First Glance: Oracle SQL Developer Data Modeler



A friend of mine runs a daily email newsletter called the Woodstock Wire and in this morning's wire was a note that Oracle has released a new tool called "Oracle SQL Developer Data Modeler" - quite a mouthful even for Oracle.



Although I'm not an early adopter kind of guy I decided to take a peek and I'm thinking Oracle might have was "overdone" this one. It's clearly a newer version of Oracle's old school Developer tool and if I had to guess is not going to be taking market share from ERWin anytime soon. Yes it's free, but I tried building a couple tables in the tool and man is it unintuitive. Even the 6 year old version of ERWin I'm using has the ability to drag and drop foreign key relationships from one table to another. I can build tables in a manner of a couple minutes where the new Oracle tool I'm clearly overwhelmed by the complexity. The new tool seems to be targeting folks who know every bit and byte about Oracle whereas ERWin is just a Data Modeling tool which you can use to mock up a logical and physical data model very quickly and pass it off to a DBA who will worry about things like storage parameters and the like. Note: even though the old version of ERWin I have DOES support things like storage clauses I end up never using them as most DBA's will want the forward engineered scripts anyway so that they can do their thing in the model (add their Value).
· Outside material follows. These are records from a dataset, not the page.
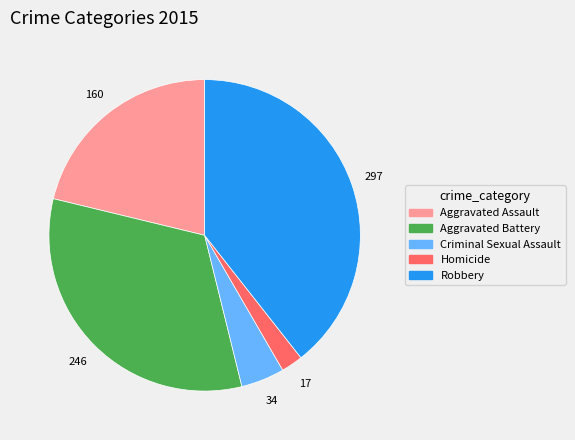

Does Criminal Sexual Assault represent more than half of the total?

No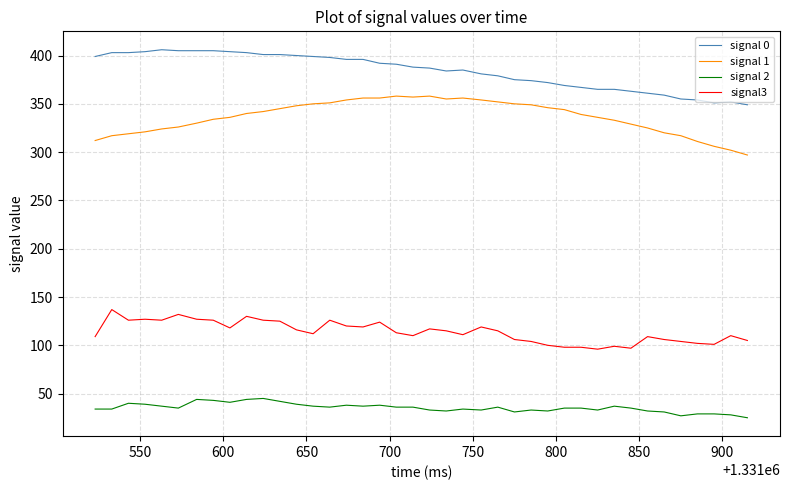

List the series in order of their peak value, highest first.

signal 0, signal 1, signal3, signal 2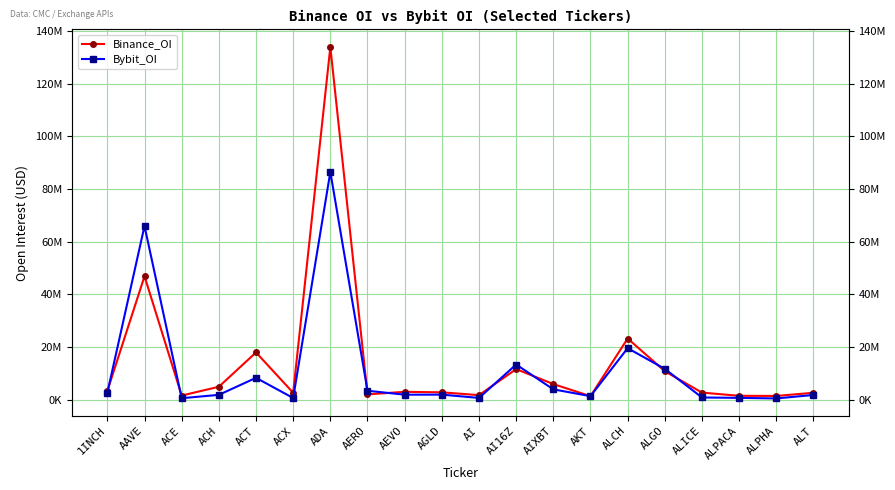

What are all the series names shown in the legend?

Binance_OI, Bybit_OI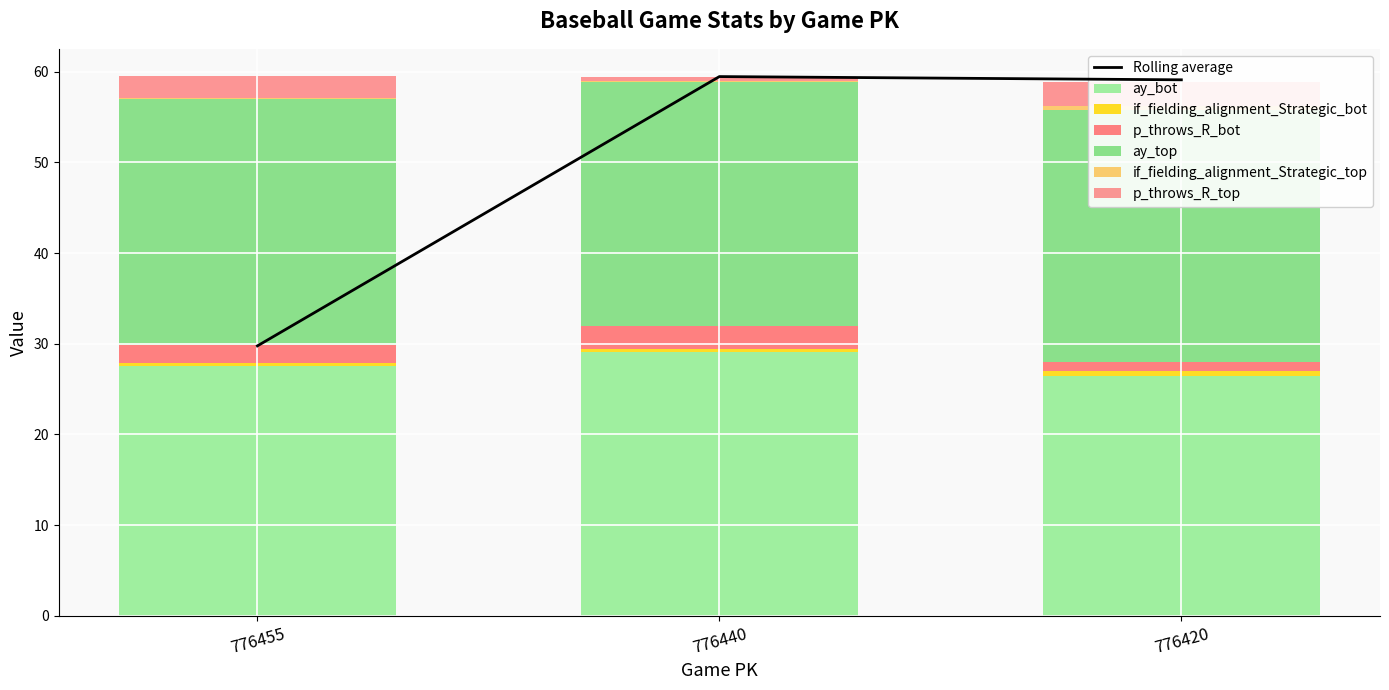

At which category is the sum across all series the highest?

776455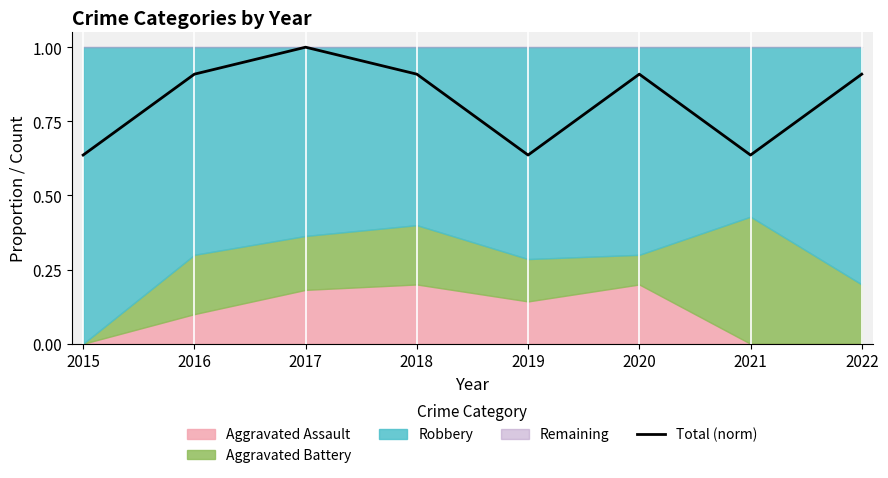

At which category does the chart reach its minimum across all series?

2015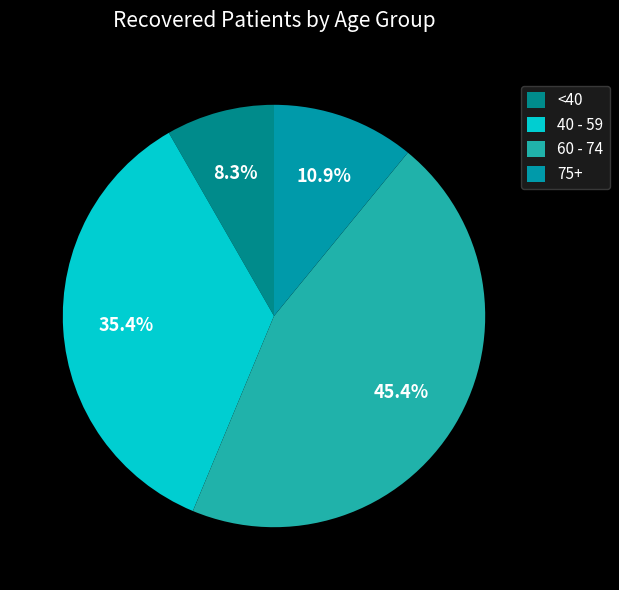

Count the number of slices in the pie.

4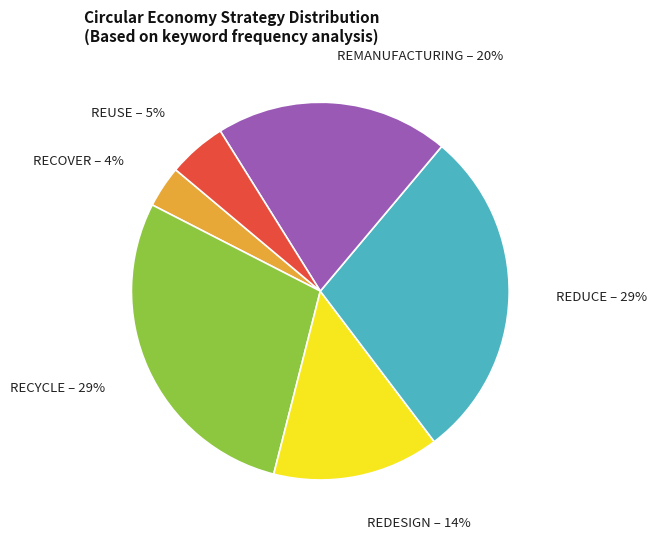

Does any single category account for the majority?

No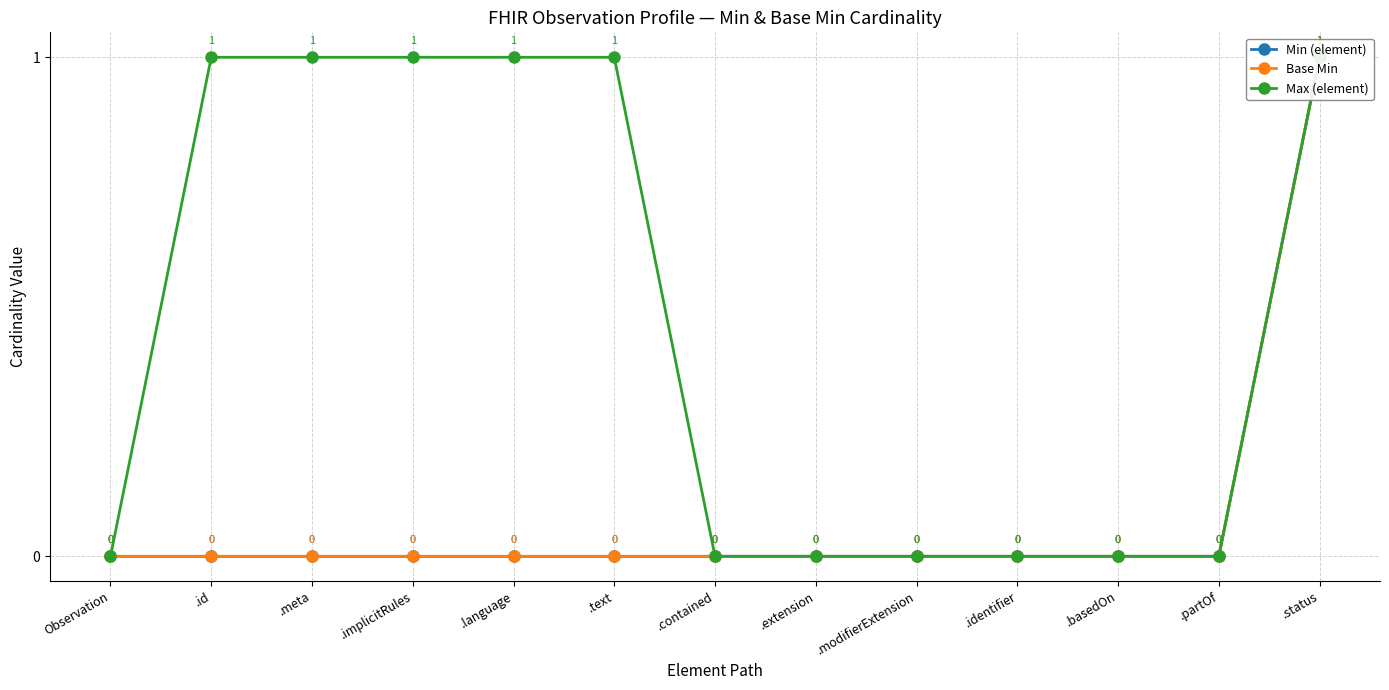

True or false: Base Min has a value of 1 at .contained.

False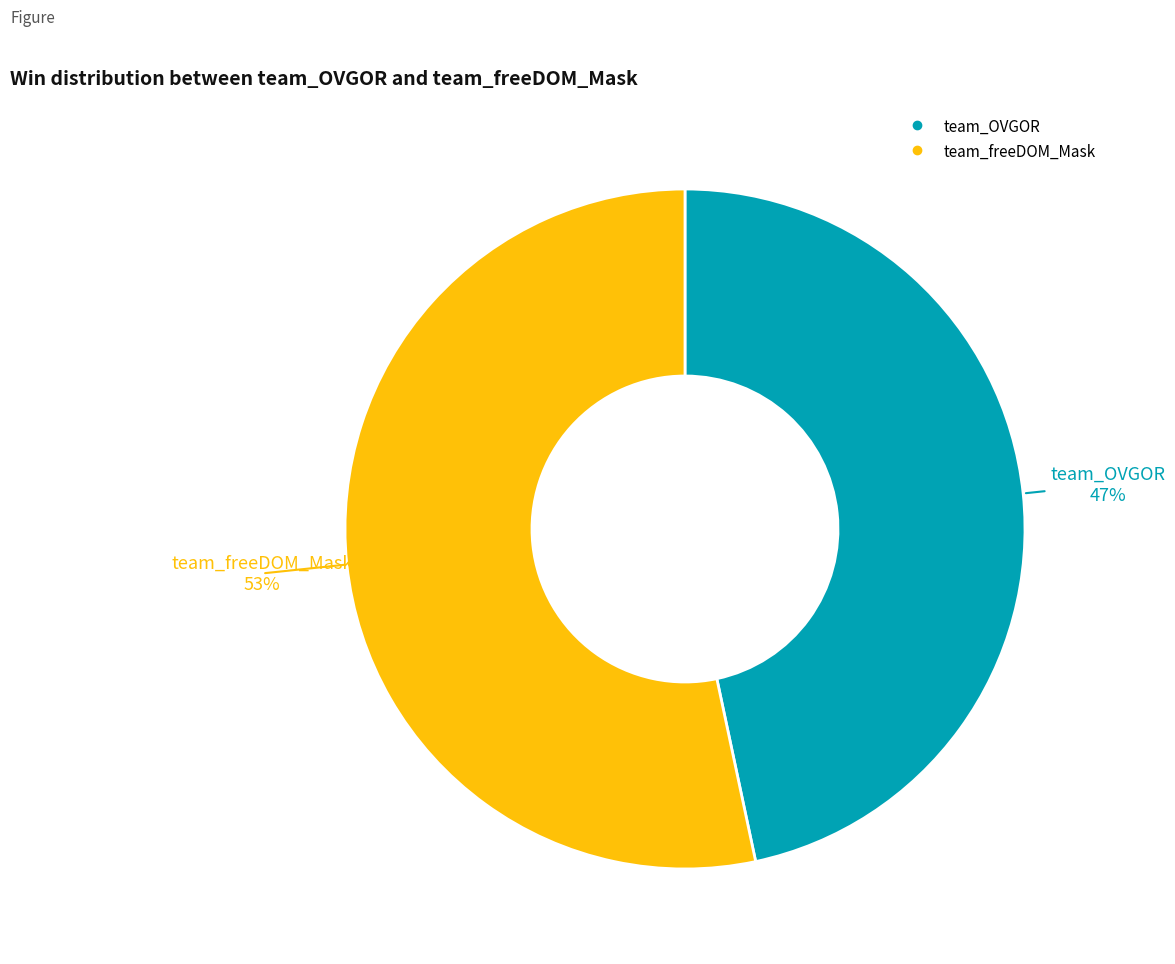

Do team_freeDOM_Mask and team_OVGOR together represent more than half of the pie?

Yes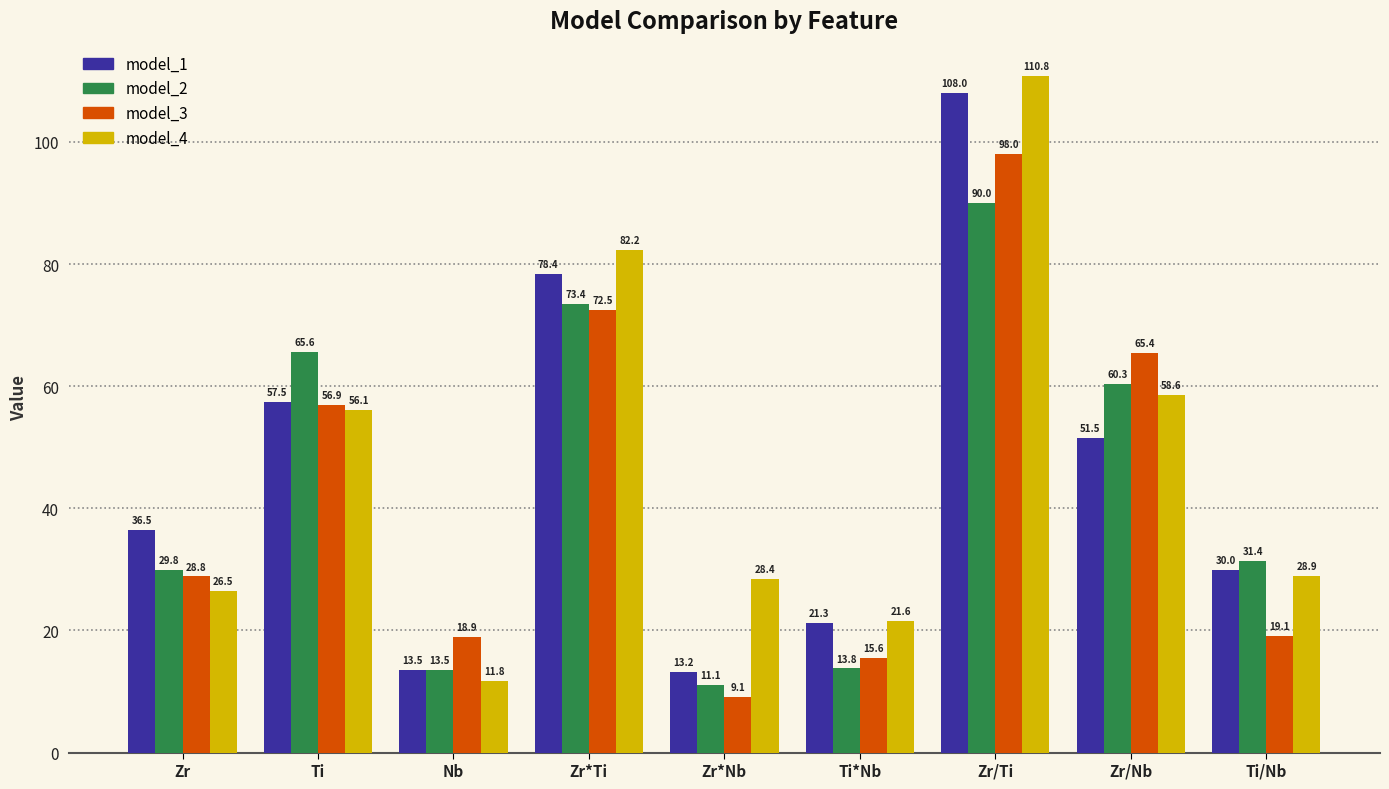

At Ti*Nb, list the series in order from smallest to largest.

model_2, model_3, model_1, model_4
here's a quick snapshot of the tool and until next time...Rich

Comments

Josh Stafford said…
The issue with ERwin is that it may be a world-leader as a data modelling tool, it doesn't really compete as an enterprise data architecture tool. Just as we wag our fingers at those who propose stovepipe-type applications where the same data is maintained in silos, we, as data architects should realise that ERwin retains its metadata in silos. Each diagram is a silo. If I have ten models, each with the customer entity, I have, effectively ten versions of customer.

Yes, CA attempted to get around this point with their Design Layer Architecture, but from experience, it is so buggy it isn't worth using it. Model corruptions are rife.

And getting CA to help out? Forget it - don't even go there. Their 'help' caused extensive corruptions on models that were previously OK.

Intuitive? Not a chance: I regularly get the error message that says "MM!" - and ask CA what that means and they don't know. I had to paste the error graphic into a window and then the "Support" person asked if I created the graphic.

So... give me SQL Developer Data Modeler even if it isn't intuitive: at least it doesn't corrupt the data models, and I get far better support from Oracle.